Filmvorführung Die Vermessung der Welt

Vermessung der Welt © Boje Buck Produktion

30.03.18
18.30 Uhr

Goethe-Institut New York

Ihre Kindheit könnte unterschiedlicher kaum sein: Alexander von Humboldt, der Sohn einer Adelsfamilie, hat in Berlin die besten Privatlehrer, ein wohlhabendes, renommiertes Elternhaus und die Protektion der Mächtigen. Carl Friedrich Gauß wächst in Armut auf, wird von Mitschülern und Lehrern verprügelt und bekommt dann, als sein mathematisches Talent nicht mehr zu übersehen ist, doch noch ein Stipendium des Herzogs von Braunschweig.
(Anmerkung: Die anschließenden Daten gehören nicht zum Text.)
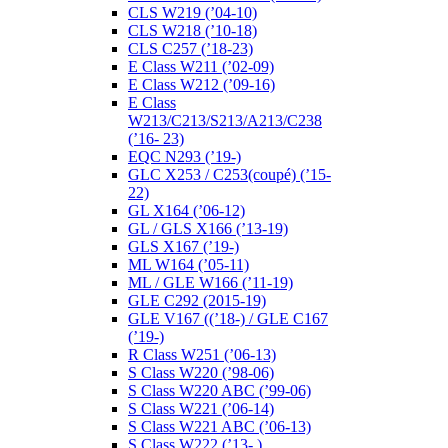
CLS W219 (’04-10)
CLS W218 (’10-18)
CLS C257 (’18-23)
E Class W211 (’02-09)
E Class W212 (’09-16)
E Class
W213/C213/S213/A213/C238
(’16- 23)
EQC N293 (’19-)
GLC X253 / C253(coupé) (’15-
22)
GL X164 (’06-12)
GL / GLS X166 (’13-19)
GLS X167 (’19-)
ML W164 (’05-11)
ML / GLE W166 (’11-19)
GLE C292 (2015-19)
GLE V167 ((’18-) / GLE C167
(’19-)
R Class W251 (’06-13)
S Class W220 (’98-06)
S Class W220 ABC (’99-06)
S Class W221 (’06-14)
S Class W221 ABC (’06-13)
S Class W222 (’13- )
Trotz der unterschiedlichen persönlichen Entwicklung im Kindes- und Jugendalter haben die beiden Forscher eine zweifellose Gemeinsamkeit: eine grenzlose Neugier. So geht es auch im Zentrum des Films nicht um die Definition der wissenschaftlichen Leistungen der beiden Männer, sondern um ihre unterschiedlichen Methoden, ihre Neugier in Kreativität umzusetzen. Alexander von Humboldt hat immerhin einen lebensfreudigen Reisegefährten, den Franzosen Aimé Bonpland dabei, der ihm auch einmal zornig die Frage stellt: „Warum müssen Sie so deutsch sein?“ 

Wie die Vorlage erzählt auch der Film lange in parallelen Episoden vom Leben und von den Unternehmungen der beiden Männer. Mit der visuellen Konkretisierung (gedreht wurde in Görlitz, Wien und Ecuador) ist die Geschichte handfester geworden – und der im Roman sehr sublime Humor klingt nun direkter, manchmal fast derb. Dabei ist es dem Regisseur und seinem prominenten Kameramann gelungen, die Bilder aus der deutschen Provinz des beginnenden 19. Jahrhunderts nicht minder intensiv zu gestalten als die exotischen Szenen vom Dschungel in Ecuador. Die Geschichte endet nicht mit der Verklärung der „großen Deutschen“, wie sie von zahlreichen deutschen Filmen über Jahrzehnte hinweg betrieben wurde; am Ende herrscht das Gefühl von Melancholie. Gauß ist ein alter Mann geworden, der aus der Begegnung mit dem hoch geschätzten, aber vergreisten Immanuel Kant längst nicht mehr den Gewinn zieht, den er sich lange versprochen hatte, und Alexander von Humboldt ist noch einmal unterwegs, über Russland nach Asien, um dort als Wunderheiler verkannt zu werden. „Was bleibt?“, fragt er zum Schluss, und gibt selbst die Antwort: „Immer die Neugier!“.

Detlev Buck, Deutschland, 2011/12, 119 Min.